Empirical Evaluation and Ablation
The framework is evaluated on challenging benchmarks, including custom single- and multi-subject test sets with diverse human, AIGC, anime, and animal avatars, as well as standard datasets (CelebV-HQ, CyberHost). Metrics include FID, FVD, IQA, ASE, Sync-C, HKC, and HKV, complemented by comprehensive user studies.
Key findings:
- Agentic Reasoning: Ablation of the reasoning module leads to a marked increase in motion unnaturalness and a significant drop in user preference, despite minor changes in low-level metrics. The full model achieves a 20% reduction in perceived motion unnaturalness and a +0.29 GSB user preference score.
- Conditioning Architecture: The proposed symmetric fusion and pseudo last frame strategy yield superior motion dynamics (HKV), lip-sync, and visual quality, outperforming state-of-the-art baselines in both objective and subjective evaluations.
- Generalization: The model demonstrates robust performance on non-human avatars and multi-person scenes, with coordinated, context-aware behaviors and accurate conversational turn-taking.
Figure 3: The model generalizes to non-human avatars and multi-person scenes, maintaining contextually appropriate and coordinated behaviors.
Figure 4: User studies show strong preference for the proposed method over academic and proprietary baselines in both best-choice and pairwise GSB evaluations.
Qualitative Analysis and Reflection
The reflection process is shown to correct logical inconsistencies in action planning, such as object disappearance or illogical transitions, by revising the schedule based on generated frames.
Figure 5: The reflection process enables the model to revise illogical plans, ensuring object and action consistency across video segments.
Qualitative comparisons with strong baselines (e.g., OmniHuman-1) reveal that the proposed model produces actions with higher semantic alignment to speech and context, such as correctly depicting described activities and object interactions.
Figure 6: The model generates semantically consistent actions (e.g., makeup application, glowing crystal ball) in alignment with speech content, outperforming prior baselines.
Implications and Future Directions
The explicit modeling of dual-system cognition in avatar generation represents a significant step toward avatars that exhibit both reactive and deliberative behaviors. The integration of MLLM-based planning with diffusion-based rendering enables avatars to act in ways that are not only physically plausible but also contextually and semantically coherent. This paradigm is extensible to multi-agent, non-human, and interactive scenarios, and provides a foundation for future research in agentic video generation, controllable animation, and embodied AI.
Potential future directions include:
- Scaling agentic reasoning to more complex, open-ended tasks and environments.
- Integrating real-time user feedback for interactive avatar control.
- Extending the framework to multi-agent social simulations and collaborative behaviors.

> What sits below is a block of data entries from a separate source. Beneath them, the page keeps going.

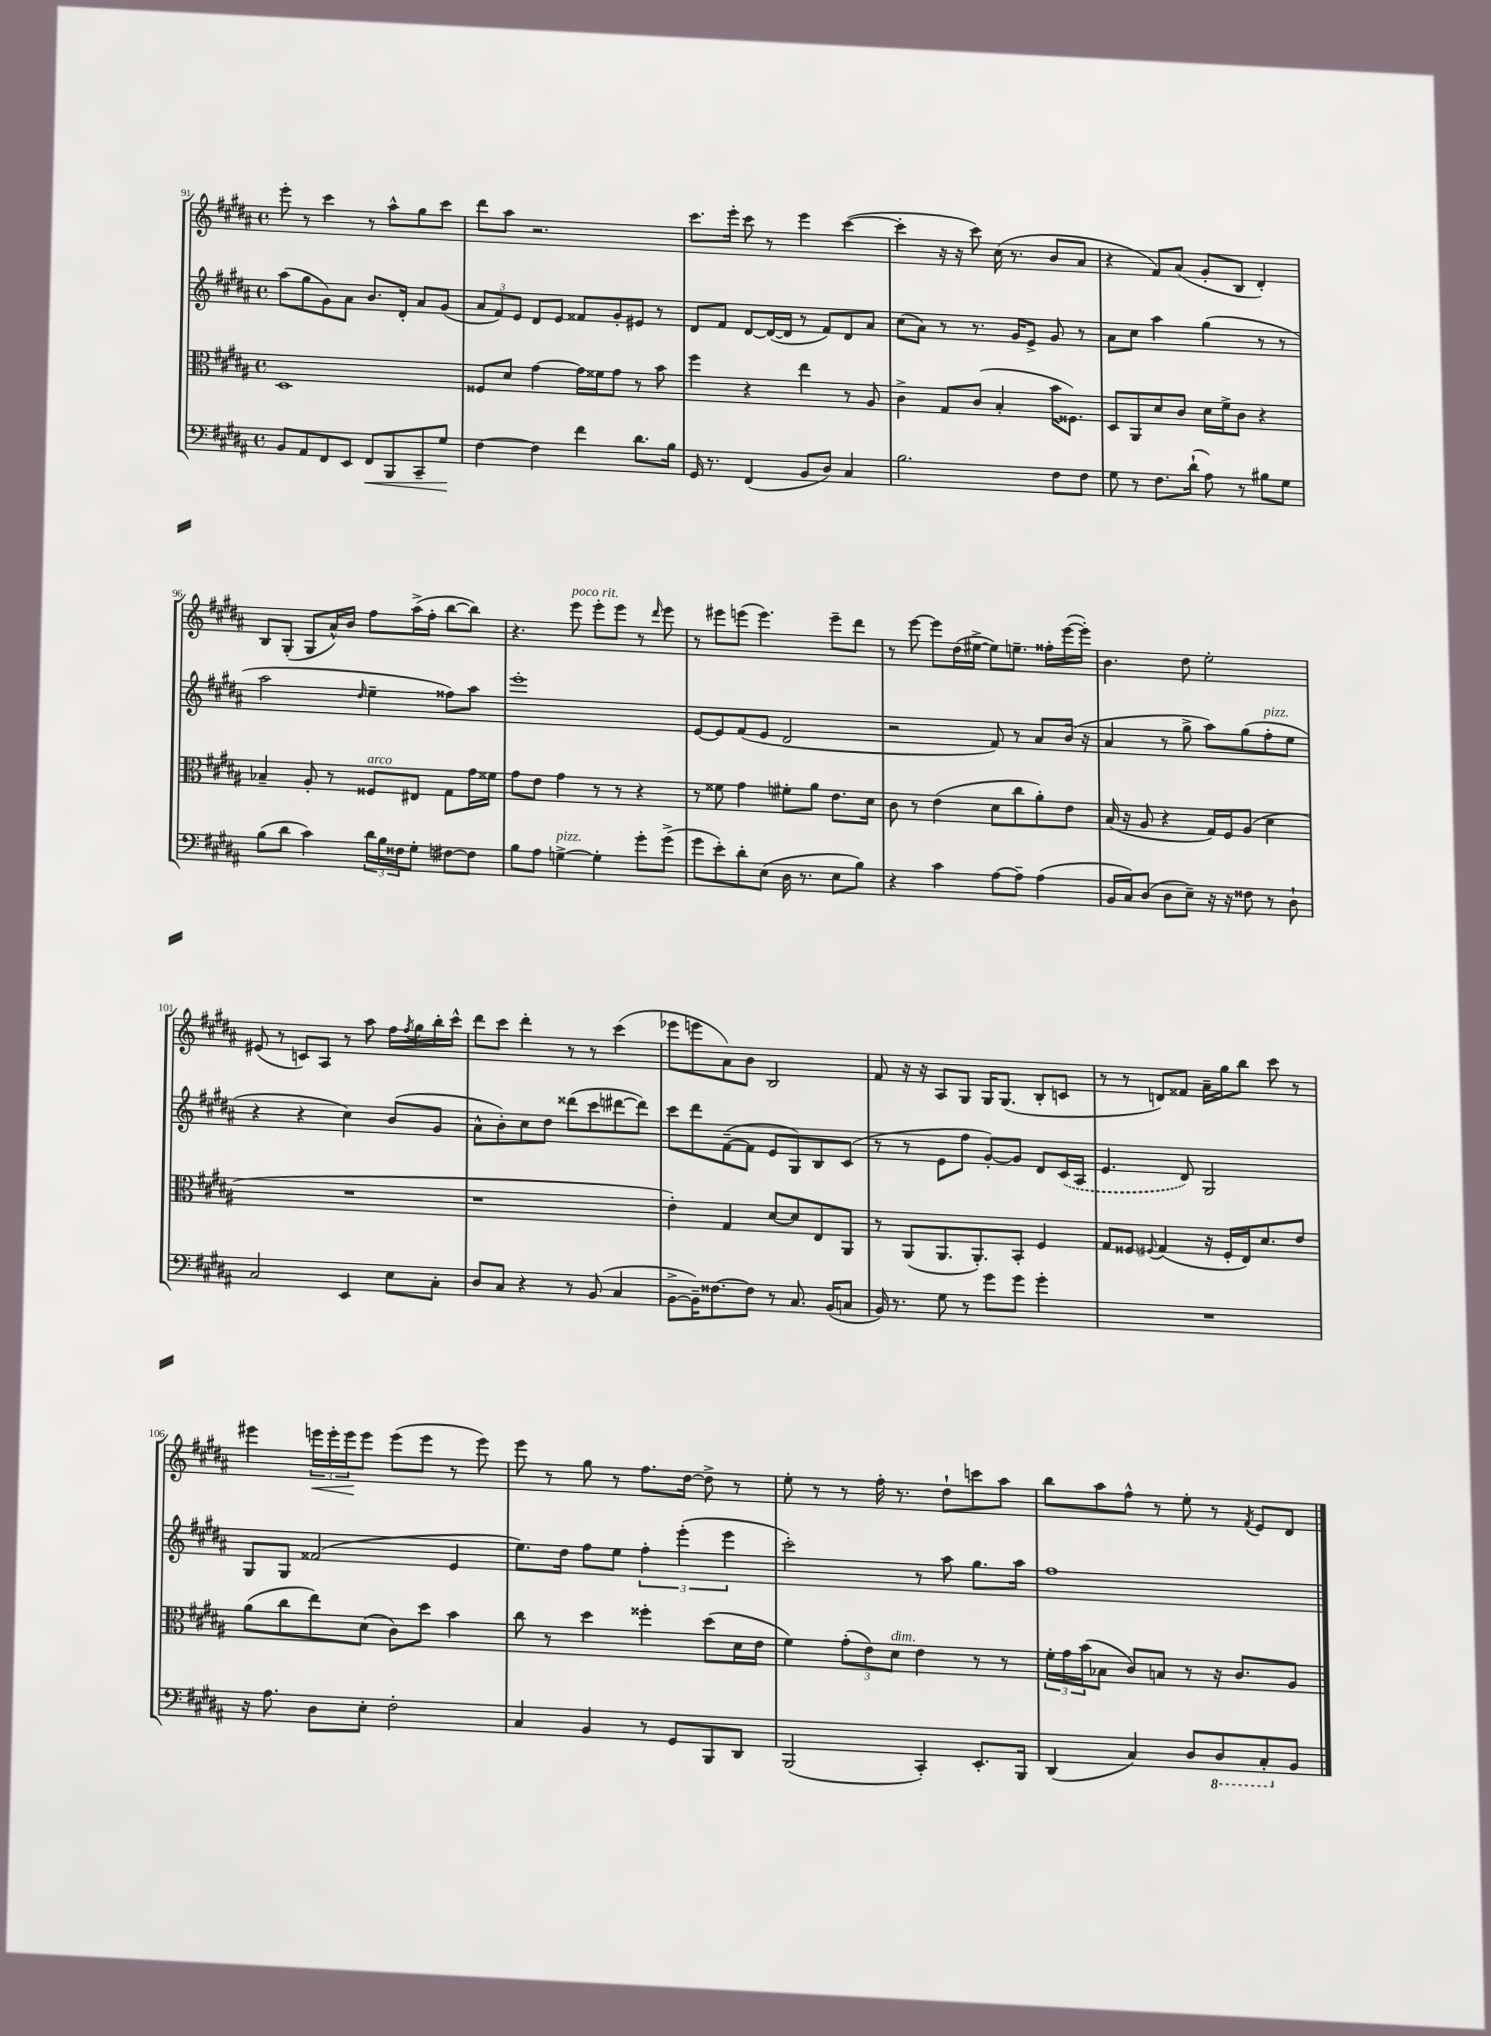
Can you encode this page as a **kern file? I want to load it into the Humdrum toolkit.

**kern	**dynam	**kern	**kern	**kern	**dynam
*part4	*part4	*part3	*part2	*part1	*part1
*staff4	*staff4	*staff3	*staff2	*staff1	*staff1
*clefF4	*	*clefC3	*clefG2	*clefG2	*
*k[f#c#g#d#a#]	*	*k[f#c#g#d#a#]	*k[f#c#g#d#a#]	*k[f#c#g#d#a#]	*
*M4/4	*	*M4/4	*M4/4	*M4/4	*
*met(c)	*	*met(c)	*met(c)	*met(c)	*
=91	=91	=91	=91	=91	=91
8BB/L	.	1D#	(8aa#\L	8eee'\	.
8AA#/	.	.	8gg#\	8r	.
8FF#/	.	.	8g#\)	4ccc#\	.
8EE/J	.	.	8a#\J	.	.
!	!LO:HP:b	!	!	!	!
8FF#/L	<	.	8.b/L	8r	.
8BBB/	.	.	.	8aa#^^\L	.
.	.	.	16d#'/Jk	.	.
8CC#~/	.	.	8a#/L	8gg#\	.
8G#/J	.	.	(8g#/J	8ccc#\J	.
.	[	.	.	.	.
=92	=92	=92	=92	=92	=92
[4F#\	.	8F##X/L	12a#/L	8ddd#\L	.
.	.	.	12f#/)	.	.
.	.	8d#/J	.	8aa#\J	.
.	.	.	12e/J	.	.
4F#\]	.	[4g#\	8d#/L	2.r	.
.	.	.	8e/J	.	.
4f#\	.	16g#\LL]	8f##X/L	.	.
.	.	16f##X\J	.	.	.
.	.	8g#\J	8g#'/	.	.
8.d#\L	.	8r	8e#X/J	.	.
.	.	8b\	8r	.	.
16B\Jk	.	.	.	.	.
=93	=93	=93	=93	=93	=93
16GG#/	.	4ff#\	8d#/L	8.ccc#\L	.
8.r	.	.	.	.	.
.	.	.	8f#/J	.	.
.	.	.	.	16eee'\Jk	.
(4FF#/	.	4r	[8d#/L	8ccc#\	.
.	.	.	(16d#/L_	8r	.
.	.	.	16d#/JJ]	.	.
8BB/L	.	4ee\	8r	4eee\	.
8D#/J)	.	.	8f#/L)	.	.
4C#/	.	8r	8d#/	([4ccc#\	.
.	.	8A#/	8a#/J	.	.
=94	=94	=94	=94	=94	=94
2.B\	.	4c#^\	(8cc#\L	4ccc#'\]	.
.	.	.	8a#\J)	.	.
.	.	8G#/L	8r	16r	.
.	.	.	.	16r	.
.	.	(8c#/J	8.r	8ccc#\)	.
.	.	4B'/	.	(16cc#\	.
.	.	.	16g#/KL	8.r	.
.	.	.	8e^/J	.	.
8F#\L	.	16b\KL	8g#/	8b/L	.
.	.	8.F##X\J)	.	.	.
8F#\J	.	.	8r	8a#/J	.
=95	=95	=95	=95	=95	=95
8G#\	.	8D#/L	8a#\L	4r	.
8r	.	8AA#/	8cc#\J	.	.
8.F#\L	.	8d#/	4aa#\	8f#/L)	.
.	.	8c#/J	.	(8a#/J	.
(16d#`\Jk	.	.	.	.	.
8A#\)	.	16d#\LL	(4gg#\	8g#'/L	.
.	.	16f#^\J	.	.	.
8r	.	8c#\J	.	8B/J	.
8B#X\L	.	4r	8r	4d#'/)	.
8G#\J	.	.	8r	.	.
!!LO:LB:g=z
=96	=96	=96	=96	=96	=96
(8B\L	.	4B-X~/	2aa#\	8B/L	.
8d#\J	.	.	.	(8G#'/J	.
4c#\)	.	8A#'/	.	8G#/L	.
.	.	8r	.	16a#^^/L)	.
.	.	.	.	16b/JJ	.
.	.	.	16qqdd#/	.	.
!	!	!LO:TX:a:i:t=arco	!	!	!
24d#\LL	.	8F##X/L	4ee~\	8ff#\L	.
24B\	.	.	.	.	.
24F##X\J	.	.	.	.	.
8G#'\J	.	8E#X/J	.	(16aa#^\L	.
.	.	.	.	16ff#'\JJ	.
[8F#X\L	.	8G#\L	8ff##X\L)	[8bb\L	.
8F#\J]	.	16g#\L	8aa#\J	8bb\J])	.
.	.	16f##X\JJ	.	.	.
=97	=97	=97	=97	=97	=97
8B\L	.	8g#\L	1eee'	4.r	.
8A#\J	.	8e\J	.	.	.
!LO:TX:a:i:t=pizz.	!	!	!	!	!
[4Gn^\	.	4g#\	.	.	.
!	!	!	!	!LO:TX:a:i:t=poco rit.	!
.	.	.	.	8eee\	.
4G'\]	.	8r	.	8eee'\L	.
.	.	8r	.	8eee\J	.
8g#'\L	.	4r	.	8r	.
.	.	.	.	16qqddd#/	.
(8g#^\J	.	.	.	8eee\	.
=98	=98	=98	=98	=98	=98
8g#\L	.	8r	[8e/L	8r	.
8e'\)	.	8f##X\	8e/]	8eee#X\L	.
8d#'\	.	4g#\	(8f#/	(8eeen\J	.
(8E\J	.	.	8e/J	4.eee\)	.
16D#\	.	8f#X'\L	2d#/	.	.
8.r	.	.	.	.	.
.	.	8a#\J	.	.	.
8E\L	.	8.e\L	.	8eee~\L	.
8B\J)	.	.	.	8ddd#\J	.
.	.	16d#\Jk	.	.	.
=99	=99	=99	=99	=99	=99
4r	.	8c#\	2r	8r	.
.	.	8r	.	[8eee\	.
4c#\	.	(4e\	.	8eee\L]	.
.	.	.	.	(16dd#\L	.
.	.	.	.	[16ee#X^\JJ	.
[8A#\L	.	8d#\L	8f#/)	8ee#\L])	.
8A#~\J]	.	8cc#\	8r	8.een~\J	.
(4A#\	.	8a#'\)	8a#/L	.	.
.	.	.	.	16ff##X'\LL	.
.	.	8e\J	(16b/Jk	([16eee\	.
.	.	.	16r	16eee'\JJ])	.
=100	=100	=100	=100	=100	=100
16BB/LL	.	(16B/	4a#/	4.b\	.
16C#/J)	.	16r	.	.	.
(8D#/J	.	8A#/	.	.	.
8D#\L	.	4r	8r	.	.
8E~\J)	.	.	8gg#^\	8dd#\	.
16r	.	16G#/LL)	8aa#\L)	2ee'\	.
16r	.	16F#/J	.	.	.
8F##X\	.	(8A#/J	(8gg#\	.	.
!	!	!	!LO:TX:a:i:t=pizz.	!	!
8r	.	4d#\	8ff#'\	.	.
8D#`\	.	.	8ee\J	.	.
!!LO:LB:g=z
=101	=101	=101	=101	=101	=101
2C#/	.	1r	4r	(8e#X/	.
.	.	.	.	8r	.
.	.	.	4r	8cn/L)	.
.	.	.	.	8A#/J	.
4EE/	.	.	4cc#\)	8r	.
.	.	.	.	8aa#\	.
8E\L	.	.	(8b/L	16ff#\LL	.
.	.	.	.	8qff#/	.
.	.	.	.	16gg#\	.
8C#'\J	.	.	8g#/J	16bb'\	.
.	.	.	.	16ccc#^^\JJ	.
=102	=102	=102	=102	=102	=102
8D#/L	.	1r	8a#^^\L	8ddd#\L	.
8C#/J	.	.	8b'\)	8ccc#\J	.
4r	.	.	8cc#\	4ddd#'\	.
.	.	.	8dd#\J	.	.
8r	.	.	(8ddd##X\L	8r	.
(8BB/	.	.	8ccc#\	8r	.
4C#/	.	.	[8ddd#X\	(4ccc#\	.
.	.	.	8ddd#\J])	.	.
=103	=103	=103	=103	=103	=103
[8BB^\L	.	4e'\)	8ccc#\L	8eee-X\L	.
16BB~\K])	.	.	8ddd#\	8eeen\	.
[8.F##X\	.	.	.	.	.
.	.	4G#/	([8f#~\	8a#\)	.
8F##\J]	.	.	8f#\J]	8b\J	.
8r	.	[8d#/L	8e/L	2B/	.
8.C#/	.	8d#/]	8G#/)	.	.
.	.	8E/	8B/	.	.
(16BB/KL	.	.	.	.	.
8Cn/J	.	8AA#/J	(8c#/J	.	.
=104	=104	=104	=104	=104	=104
16BB/)	.	8r	8r	8f#/	.
8.r	.	.	.	.	.
.	.	(8AA#/L	8r	16r	.
.	.	.	.	16r	.
8G#\	.	8.AA#/	8e\L	8A#/L	.
8r	.	.	8ff#\J	8G#/J	.
.	.	8.AA#'/)	.	.	.
8g#\L	.	.	[8g#'/L)	16G#/KL	.
.	.	.	.	(8.G#/J	.
8g#\J	.	8BB'/J	8g#/J]	.	.
4g#'\	.	4F#/	8d#/L	8B'/L	.
.	.	.	(16c#/L	8cn/J	.
.	.	.	16A#/JJ	.	.
=105	=105	=105	=105	=105	=105
1r	.	8G#/L	4.e/	8r	.
.	.	8F##X/J	.	8r	.
.	.	8qqF#X/	.	.	.
.	.	(4G#/	.	8dn/L)	.
.	.	.	8d#/)	8f##X/J	.
.	.	16r	2G#/	16a#~\LL	.
.	.	16F#'/LL	.	16gg#\J	.
.	.	16E/J)	.	8bb\J	.
.	.	8.d#/	.	.	.
.	.	.	.	8ccc#\	.
.	.	8e/J	.	8r	.
!!LO:LB:g=z
=106	=106	=106	=106	=106	=106
16r	.	(8a#\L	8G#/L	4eee#X\	.
8.A#\	.	.	.	.	.
.	.	8cc#\	8G#/J	.	.
!	!	!	!	!	!LO:HP:b
8D#\L	.	8ee\)	(2f##X/	24eeen\LL	<
.	.	.	.	24eee'\	.
.	.	.	.	24eee\J	.
8E'\J	.	(8d#\J	.	8eee\J	[
2F#'\	.	8c#\L)	.	(8eee\L	.
.	.	8dd#\J	.	8eee\J	.
.	.	4b\	4e/	8r	.
.	.	.	.	8eee\)	.
=107	=107	=107	=107	=107	=107
4C#/	.	8cc#\	8.ee\L)	8eee\	.
.	.	8r	.	8r	.
.	.	.	16dd#\Jk	.	.
4BB/	.	4dd#\	8ff#\L	8gg#\	.
.	.	.	8ee\J	8r	.
8r	.	4ff##X'\	6ff#'\	8.ff#\L	.
8GG#/L	.	.	.	.	.
.	.	.	(6eee'\	.	.
.	.	.	.	[16dd#\Jk	.
8BBB/	.	(8dd#\L	.	8dd#^\]	.
.	.	.	6eee\	.	.
8DD#/J	.	16d#\L	.	8r	.
.	.	16e\JJ	.	.	.
=108	=108	=108	=108	=108	=108
(2BBB/	.	4f#\)	2ccc#'\)	8ee'\	.
.	.	.	.	8r	.
.	.	(12g#'\L	.	8r	.
.	.	12e\)	.	.	.
.	.	.	.	16ff#'\	.
!	!	!LO:TX:a:i:t=dim.	!	!	!
.	.	12d#\J	.	.	.
.	.	.	.	8.r	.
4CC#'/)	.	4e\	8r	.	.
.	.	.	8aa#\	8dd#`\L	.
8.EE'/L	.	8r	8.gg#\L	8cccn\	.
.	.	8r	.	8aa#\J	.
16BBB/Jk	.	.	16aa#\Jk	.	.
=109	=109	=109	=109	=109	=109
(4DD#/	.	24f#'\LL	1ff#	8bb\L	.
.	.	24g#\	.	.	.
.	.	(24b\J	.	.	.
.	.	8B-X\J	.	8aa#\	.
4C#/)	.	8c#/L)	.	8ff#^^\J	.
.	.	8Bn/J	.	8r	.
8D#/L	.	8r	.	8ee'\	.
*8ba	*	*	*	*	*
8DD#/	.	16r	.	8r	.
.	.	8.c#/L	.	.	.
.	.	.	.	8qf#/	.
8CC#'/	.	.	.	8e/L	.
*X8ba	*	*	*	*	*
8BB/J	.	8A#/J	.	8d#/J	.
==	==	==	==	==	==
*-	*-	*-	*-	*-	*-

- Investigating the trade-offs between explicit reasoning latents and textual guidance for fine-grained control.
Conclusion
OmniHuman-1.5 introduces a dual-system cognitive simulation framework for video avatar generation, combining MLLM-driven deliberative planning with a multimodal diffusion transformer for reactive rendering. The approach achieves state-of-the-art performance in both objective and subjective evaluations, with strong generalization to diverse avatars and scenarios. The explicit separation and integration of high-level reasoning and low-level synthesis set a new direction for lifelike, semantically coherent digital humans and open new avenues for research in cognitive simulation and agentic generative models.